* **Exercise**:
In the listing below, start your output at the line with "staining of human" and end it after the line with "(IHC) of benign", copying every line exactly.

-------

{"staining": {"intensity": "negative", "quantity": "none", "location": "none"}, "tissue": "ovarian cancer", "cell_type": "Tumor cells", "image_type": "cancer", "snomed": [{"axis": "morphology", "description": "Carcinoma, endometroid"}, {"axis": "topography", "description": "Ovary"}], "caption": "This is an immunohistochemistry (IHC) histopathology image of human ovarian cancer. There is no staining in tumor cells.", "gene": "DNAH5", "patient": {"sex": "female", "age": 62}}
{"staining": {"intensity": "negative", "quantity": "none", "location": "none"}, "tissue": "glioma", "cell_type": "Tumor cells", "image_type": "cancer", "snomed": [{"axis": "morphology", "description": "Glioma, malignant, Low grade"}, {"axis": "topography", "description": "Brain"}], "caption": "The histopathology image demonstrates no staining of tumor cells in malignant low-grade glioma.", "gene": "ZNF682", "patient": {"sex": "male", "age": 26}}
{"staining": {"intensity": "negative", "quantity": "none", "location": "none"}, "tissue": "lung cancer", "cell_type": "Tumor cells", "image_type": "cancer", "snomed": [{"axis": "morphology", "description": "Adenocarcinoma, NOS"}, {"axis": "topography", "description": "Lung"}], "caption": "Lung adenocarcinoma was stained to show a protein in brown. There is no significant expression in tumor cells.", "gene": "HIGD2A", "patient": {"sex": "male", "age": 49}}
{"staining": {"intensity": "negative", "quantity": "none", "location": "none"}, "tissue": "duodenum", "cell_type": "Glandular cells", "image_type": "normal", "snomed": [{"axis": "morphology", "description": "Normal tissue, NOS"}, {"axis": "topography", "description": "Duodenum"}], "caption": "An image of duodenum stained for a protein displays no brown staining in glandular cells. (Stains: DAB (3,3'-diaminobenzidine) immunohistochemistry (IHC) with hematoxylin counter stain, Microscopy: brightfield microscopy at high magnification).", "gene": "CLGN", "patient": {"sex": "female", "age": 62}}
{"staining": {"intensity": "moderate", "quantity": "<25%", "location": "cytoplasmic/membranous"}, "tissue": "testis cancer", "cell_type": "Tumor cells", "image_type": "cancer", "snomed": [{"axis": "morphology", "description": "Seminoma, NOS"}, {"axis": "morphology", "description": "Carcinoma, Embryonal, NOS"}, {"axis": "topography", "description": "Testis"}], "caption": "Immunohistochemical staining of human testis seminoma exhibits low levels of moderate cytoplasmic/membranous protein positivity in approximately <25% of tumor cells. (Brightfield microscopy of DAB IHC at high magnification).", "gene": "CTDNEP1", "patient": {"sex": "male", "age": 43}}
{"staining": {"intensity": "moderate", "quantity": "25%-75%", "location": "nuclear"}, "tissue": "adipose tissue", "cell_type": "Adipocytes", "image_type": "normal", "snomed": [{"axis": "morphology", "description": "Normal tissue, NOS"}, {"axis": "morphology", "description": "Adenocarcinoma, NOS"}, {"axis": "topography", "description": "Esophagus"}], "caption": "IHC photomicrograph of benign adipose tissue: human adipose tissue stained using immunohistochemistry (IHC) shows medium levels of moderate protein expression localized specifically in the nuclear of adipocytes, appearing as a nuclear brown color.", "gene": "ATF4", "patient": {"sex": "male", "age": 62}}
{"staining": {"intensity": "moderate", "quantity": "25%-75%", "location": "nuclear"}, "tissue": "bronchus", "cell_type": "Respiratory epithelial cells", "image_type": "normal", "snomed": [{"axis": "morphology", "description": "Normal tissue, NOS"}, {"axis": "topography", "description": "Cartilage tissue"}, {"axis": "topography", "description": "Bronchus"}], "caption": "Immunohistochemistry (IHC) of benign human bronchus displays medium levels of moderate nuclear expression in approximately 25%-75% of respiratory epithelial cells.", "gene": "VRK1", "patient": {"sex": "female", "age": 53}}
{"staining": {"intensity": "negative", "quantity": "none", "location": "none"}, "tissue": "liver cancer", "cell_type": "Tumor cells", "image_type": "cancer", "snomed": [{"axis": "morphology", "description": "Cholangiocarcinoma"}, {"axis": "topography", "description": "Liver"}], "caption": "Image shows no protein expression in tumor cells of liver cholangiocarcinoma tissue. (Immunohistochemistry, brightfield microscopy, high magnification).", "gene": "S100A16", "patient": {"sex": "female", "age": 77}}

-------

* **Problem solution**:
{"staining": {"intensity": "moderate", "quantity": "<25%", "location": "cytoplasmic/membranous"}, "tissue": "testis cancer", "cell_type": "Tumor cells", "image_type": "cancer", "snomed": [{"axis": "morphology", "description": "Seminoma, NOS"}, {"axis": "morphology", "description": "Carcinoma, Embryonal, NOS"}, {"axis": "topography", "description": "Testis"}], "caption": "Immunohistochemical staining of human testis seminoma exhibits low levels of moderate cytoplasmic/membranous protein positivity in approximately <25% of tumor cells. (Brightfield microscopy of DAB IHC at high magnification).", "gene": "CTDNEP1", "patient": {"sex": "male", "age": 43}}
{"staining": {"intensity": "moderate", "quantity": "25%-75%", "location": "nuclear"}, "tissue": "adipose tissue", "cell_type": "Adipocytes", "image_type": "normal", "snomed": [{"axis": "morphology", "description": "Normal tissue, NOS"}, {"axis": "morphology", "description": "Adenocarcinoma, NOS"}, {"axis": "topography", "description": "Esophagus"}], "caption": "IHC photomicrograph of benign adipose tissue: human adipose tissue stained using immunohistochemistry (IHC) shows medium levels of moderate protein expression localized specifically in the nuclear of adipocytes, appearing as a nuclear brown color.", "gene": "ATF4", "patient": {"sex": "male", "age": 62}}
{"staining": {"intensity": "moderate", "quantity": "25%-75%", "location": "nuclear"}, "tissue": "bronchus", "cell_type": "Respiratory epithelial cells", "image_type": "normal", "snomed": [{"axis": "morphology", "description": "Normal tissue, NOS"}, {"axis": "topography", "description": "Cartilage tissue"}, {"axis": "topography", "description": "Bronchus"}], "caption": "Immunohistochemistry (IHC) of benign human bronchus displays medium levels of moderate nuclear expression in approximately 25%-75% of respiratory epithelial cells.", "gene": "VRK1", "patient": {"sex": "female", "age": 53}}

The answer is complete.